What is the U.S. Treasury thinking? Only in Washington would it be considered a good idea to keep on the currency the president who didn’t believe in paper money and remove from it the nation’s first Treasury Secretary and architect of the American financial system.
Soon after the Treasury’s plan to replace Alexander Hamilton with a woman on the $10 bill was leaked last night, Twitter erupted with queries as to why Hamilton was getting the boot instead of Andrew Jackson, who many have campaigned to replace on the $20 with a woman and/or member of a minority group.
After all, Jackson owned slaves, slaughtered Native Americans, and detested banks, finance, and corporations. Hamilton, on the other hand, was a staunch abolitionist, helped found a school whose original mission was to assimilate Native Americans (today’s Hamilton College), and single-handedly placed the finances of the fledging nation on a solid footing.
Oh, yes, he was also Washington’s aide-de-camp during the revolution and the primary author of The Federalist Papers.

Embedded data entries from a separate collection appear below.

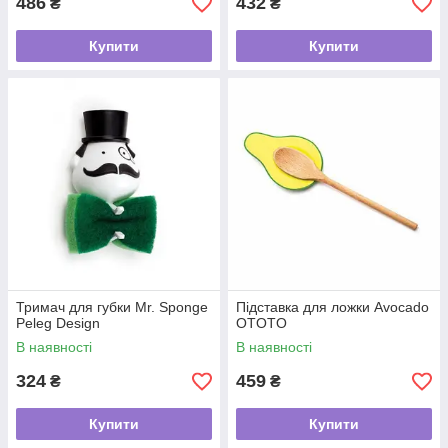
486
432
₴
₴
Купити
Купити
Тримач для губки Mr. Sponge
Підставка для ложки Avocado
Peleg Design
OTOTO
В наявності
В наявності
324
459
₴
₴
Купити
Купити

As Ron Chernow writes in his magisterial biography of Hamilton, he was “the messenger from a future that we now inhabit. We have left behind the rosy agrarian rhetoric and slaveholding reality of Jeffersonian democracy and reside in the bustling world of trade, industry, stock markets, and banks that Hamilton envisioned.”
If the debate is between Jackson and Hamilton, it’s not really a close call.
The Treasury is explaining today that the $10 bill is the next in line for a redesign that includes needed security upgrades. (“Hunky” Hamilton’s last makeover met with rave reviews.)
The Treasury also says that it will probably keep Hamilton on the currency in some fashion. Still, it’s a stupid decision. Why not just redesign Hamilton on the $10 bill and put a woman on the twenty? Or put a woman on the ten and move Hamilton to the twenty?
I’m all for having a more diverse group of American heroes on the nation’s cash. Hamilton, among the most inclusive of all the founders, probably would be too. But Hamilton is one of the last figures we should consider discarding. His basic philosophy—that a strong, effective, yet circumscribed federal government, along with a well-functioning financial system, are the keys to America’s greatness—is just as relevant today as it was in 1789.
Open the newspaper and current events—the Pacific free-trade agreement, the Export-Import Bank, our failing infrastructure, our mess of a tax code—cry out for sensible Hamiltonian solutions. Perhaps no figure better embodies the principled pragmatism and public policy seriousness that are so needed in our politics today.
It’s especially ironic that Hamilton is being diminished by the Treasury just when a genius new musical about his life is set to open on Broadway. Much has been written about the musical Hamilton, which I was fortunate to see in its run at the Public Theater.
All the rave reviews are accurate. It is an American masterpiece, one that is greatly needed at this moment when cynicism seems to have reached record levels, a vulgar clown named Trump animates the ugliest elements of the body politic, and blood stains the floor of a historic black church in Charleston.
Hamilton the musical, like Hamilton the man, appeals to the better angels of our nature. It is the antidote to cynicism, ignorance, and racism. The incredibly talented, multiracial cast of Hamilton tells the story of the immigrant striver who put in place the framework of our government and our economy in such a fun, modern, inspirational manner that one can’t help leave the theater without a renewed appreciation for America and the American Dream.
As the last lines of the musical make clear, however, although Hamilton “wrote some notes for the beginning,” America has always been a “great unfinished symphony.” We all need to do our part to continue to move the nation closer to its founding ideals.
Putting more diverse faces on the currency helps accomplish that goal, but removing Hamilton does not.